Buswarn: RasPi-based Transit Bus Tracking

Public transportation is like a magnifying glass that shows you civilization up close. ~ Chris Gethard

What is Buswarn?

During the COVID year, I moved off-campus. I didn’t realize at the time, but my only lifeline to my in-person classes, study rooms, and meals would be the Texas A&M Bus Transit System. Problems manifested themselves quickly. Buses ran at seemingly random intervals, and the website that displayed the schedule often had errors rendering on my mobile phone. What I needed was a simple device that displayed how many minutes I had to wait until the next bus arrived at my apartment. This device wouldn’t require me to have the foresight of googling the schedule and doing mental math to determine what time to leave my apartment in order to make the next bus. Armed with these design goals, I set to work with a Raspberry Pi and few 7-segment displays I had lying around.

Design

Here’s the birds-eye view of how the code works.

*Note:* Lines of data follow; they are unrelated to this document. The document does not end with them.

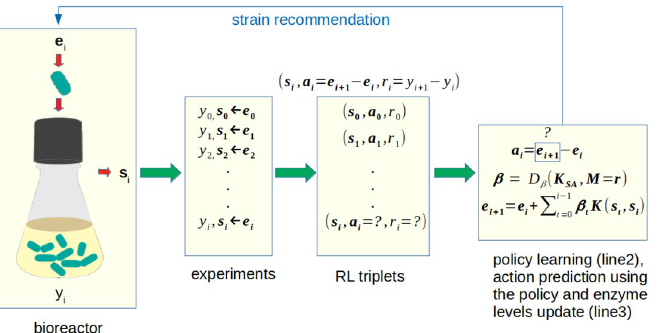
Fig 1. Strain design optimization loop using reinforcement learning. Enzyme levels corresponding to the strain i are denoted as e , and y and s , correspond to the response (used in reward) and output concentrations (used as state), i i i respectively. The action ( a i ), corresponding to the difference of the enzyme levels in the two consecutive iterations, is given by the policy learned with MMR.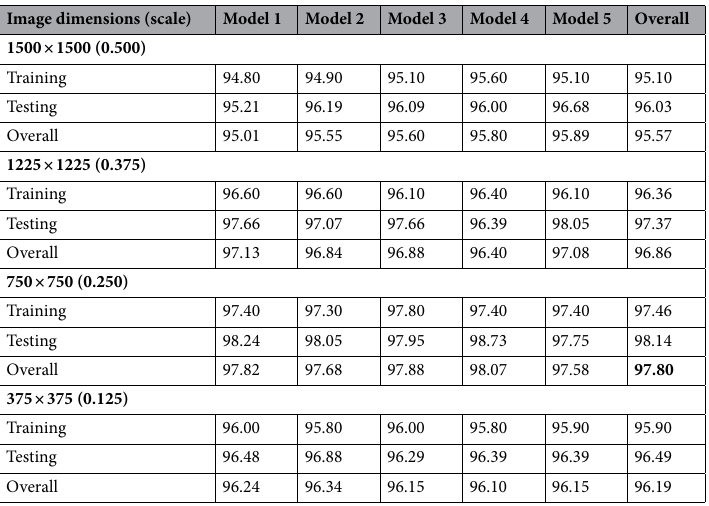
Table 3. Classification accuracies for static signs at 500 bags. Significant values are in bold.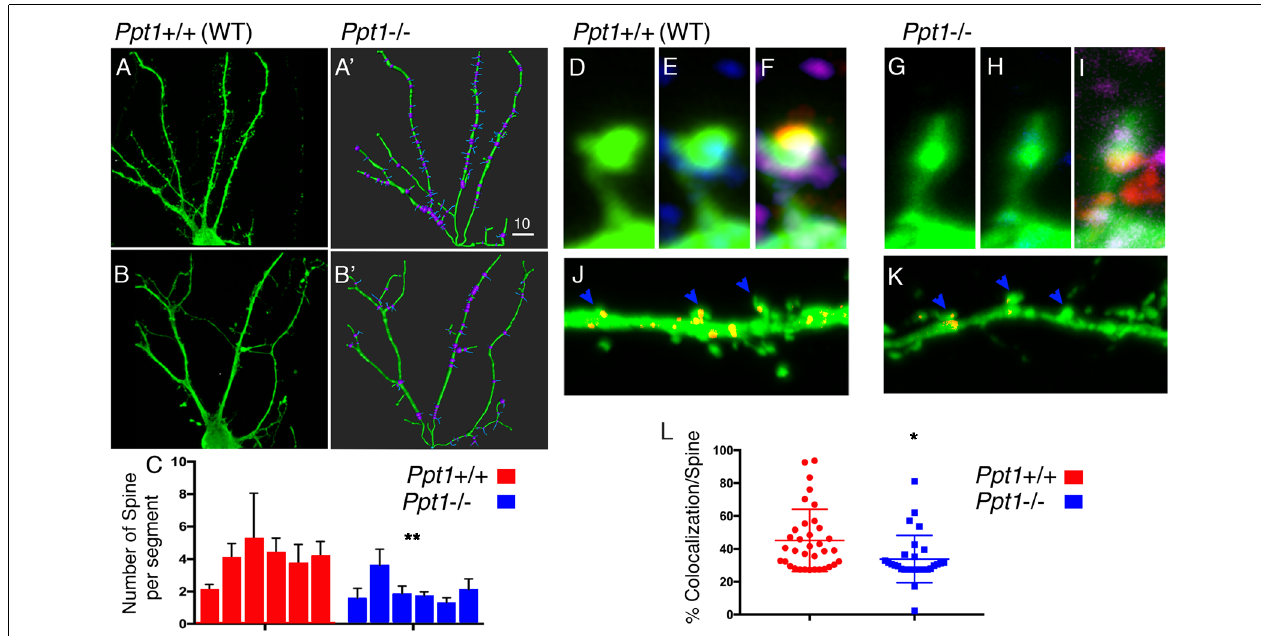
FIGURE 3 | Spine density is modified in Ppt1 − / − cultured hippocampal neurons. (A–C) Hippocampal neurons form control animals (A,A’) or Ppt1 − / − littermates (B,B’) were transfected with GFP and grown for 14 days in culture. Dendrites (green) and dendritic spines (blue) were traced using Imaris Filament Tracer tool (A’,B’) . (C) The numbers of spines branching off dendritic segments were computed from n = 6 cells in each group. Averages of the number of spines per each dendritic segment (branch points are highlighted in purple, see “Materials and Methods” section for details) and SEM are plotted, ∗∗ P = 0.005. (D–L) Hippocampal neurons transfected with GFP (green, D,G ) to mark dendritic spines, and immuno-stained with PSD95 (red, in E,H ) to mark post-synaptic sites and SYNCRIP (SYP) to locate positive puncta along the dendrites. (J,K) SYNCRIP signal (Red) in control or Ppt1 − / − hippocampal neurons, was masked outside the neurons, showing puncta accumulating in the head of control dendritic spines (J) vs. Ppt1 KO cells (K) . (L) Colocalization of SYNCRIP in n = 36 WT and n = 29 Ppt1 KO dendritic spines, was measured and calculated as percentage of the general GFP signal, ∗ P = 0.0101. The Dot plot chart is depicting all measured spines. Lines indicate average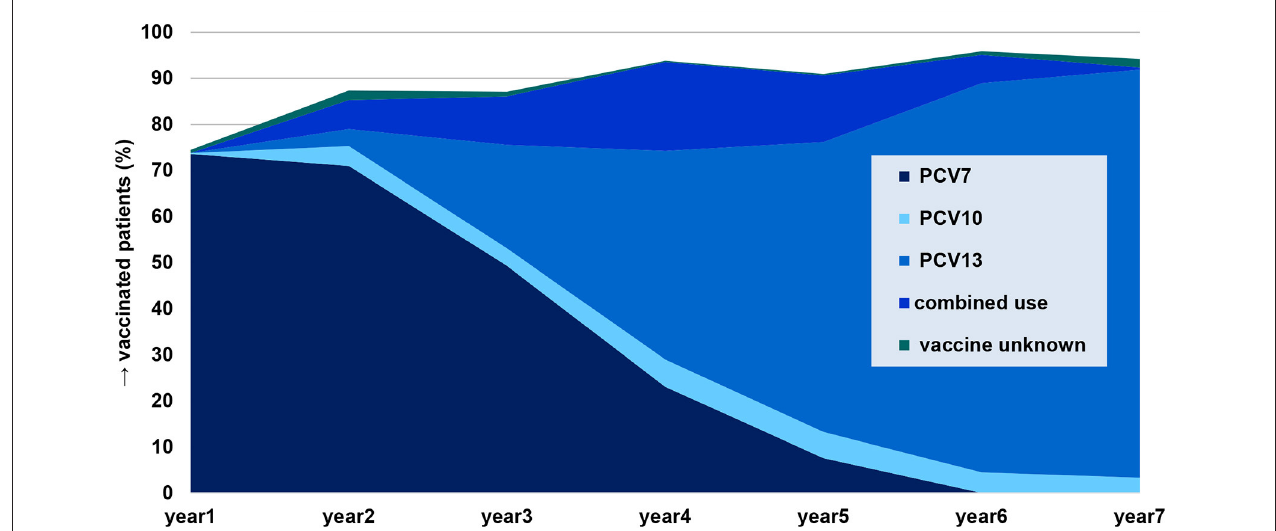
FIGURE 6 | Percentage of patients with severe spontaneously ruptured AOM vaccinated with at least one dose of a pneumococcal conjugate vaccine ( n = 1,884), categorized by vaccine type.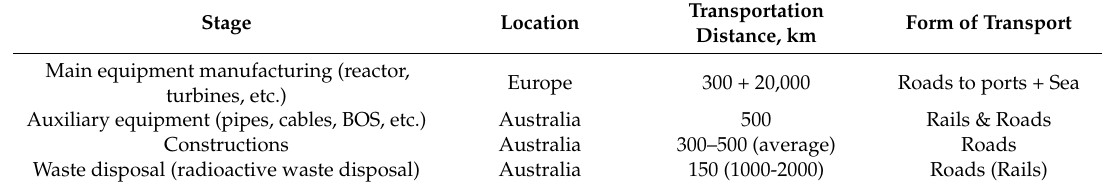
Table 2. Transport distances adopted by the study.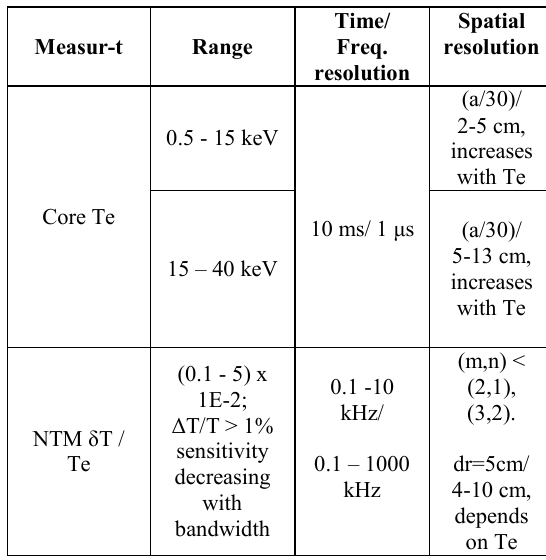
Table 1. Expanded table of ITER ECE diagnostic specifications for primary role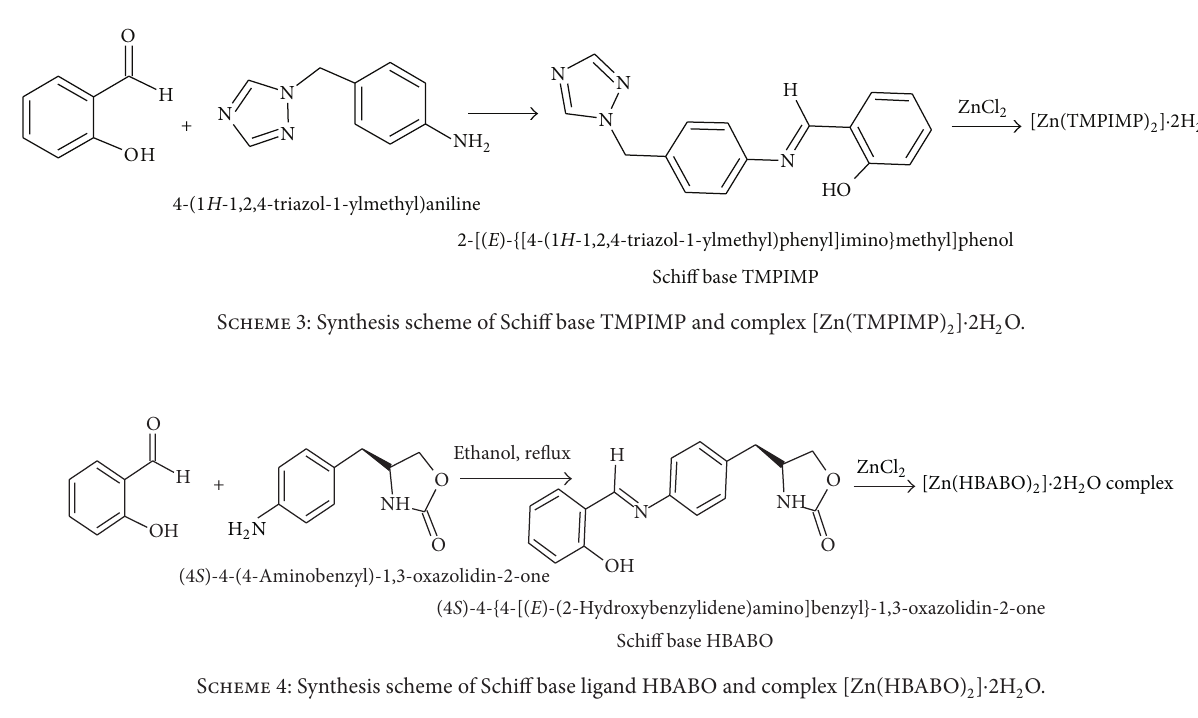
Scheme 4: Synthesis scheme of Schiff base ligand HBABO and complex [Zn(HBABO) 2 ] ⋅ 2H 2 O.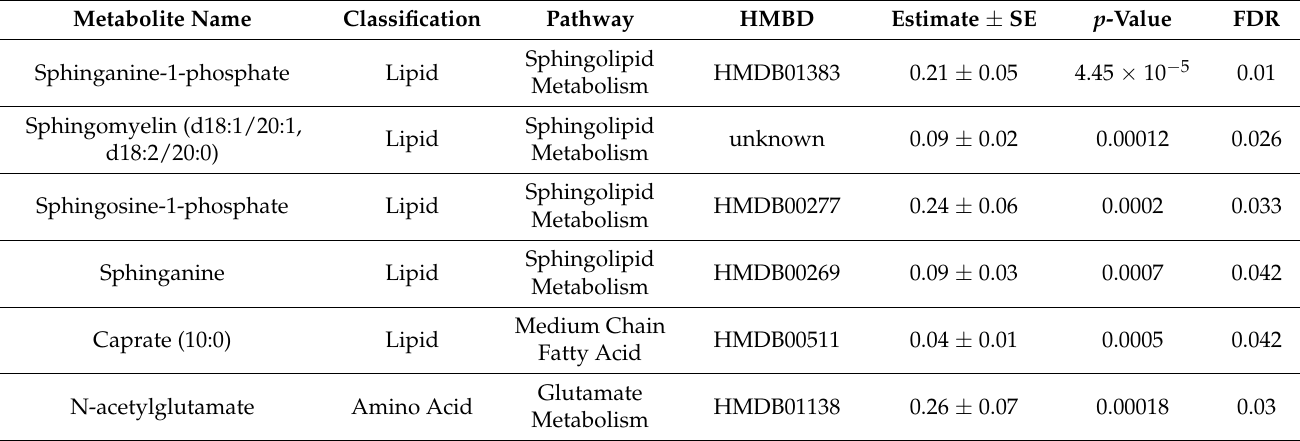
Table 2. The fifteen metabolites significantly associated with baseline log-transformed PRA in PEAR-2 European Americans. Metabolite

1. Download the schedule website for the desired route from the internet every morning
2. Process the timetable, and generate a list of times buses will arrive at my bus stop
3. Compare the current time with next bus arrival time, and print the difference to a 7-segment display
4. Gracefully handle website outages and power cycles to the pi.
5. Turn the pi off at the end of the day and repeat

Implementation

Buswarn was written in Python, and I have bits of it written in C in case I want to implement it on a Arduino later down the road.

• I wanted to use this as an opportunity to bone up on my HTML skills, and ended up using the BeautifulSoup library to parse the HTML table into a Python array.
• The LCD is controlled by a custom Python library that can be used on using on future projects.
• This is the first project I’ve developed entirely remotely through SSH on a headless machine.

Constraints and Challenges

This project’s main challenge was writing an extremely resilient program that could be left to run without breaking for extended periods of time. In practice, this meant handling a LOT of edge cases. For example, on football game days the website I pulled information from was essentially offline. Handling these edge cases individually offered me total control over the program’s stability. It’s been running for a few months now with no errors whatsoever! Here’s the Github Repo.

Future Changes

in order from least to most difficult to implement

• The Nokia 5110 display suits this project much better than 7-segments. The 5110 is a 84x48 px lcd display with a backlight, which consumes less power and is much more visible in high-brightness environments. I’ve been having problems getting it to work on the Pi, so it’s currently on the drawing board.
• A classic engineering problem: it works, but it’s not exactly pretty. even a 3d printed enclosure would go a long way to make it more presentable.
• I’d love to eventually build these as low-power self-contained nodes in a LORA mesh. This would allow these stations to be installed at any bus station that has sunlight, no internet or power required. I’ll explore this possibility when I delve more into my self-contained LORA mesh project.

Final Words

This project taught me loads about building a program to an incredibly high reliability standard, and directly influenced my development mindset when tackling programming challenges at Stanley Black & Decker.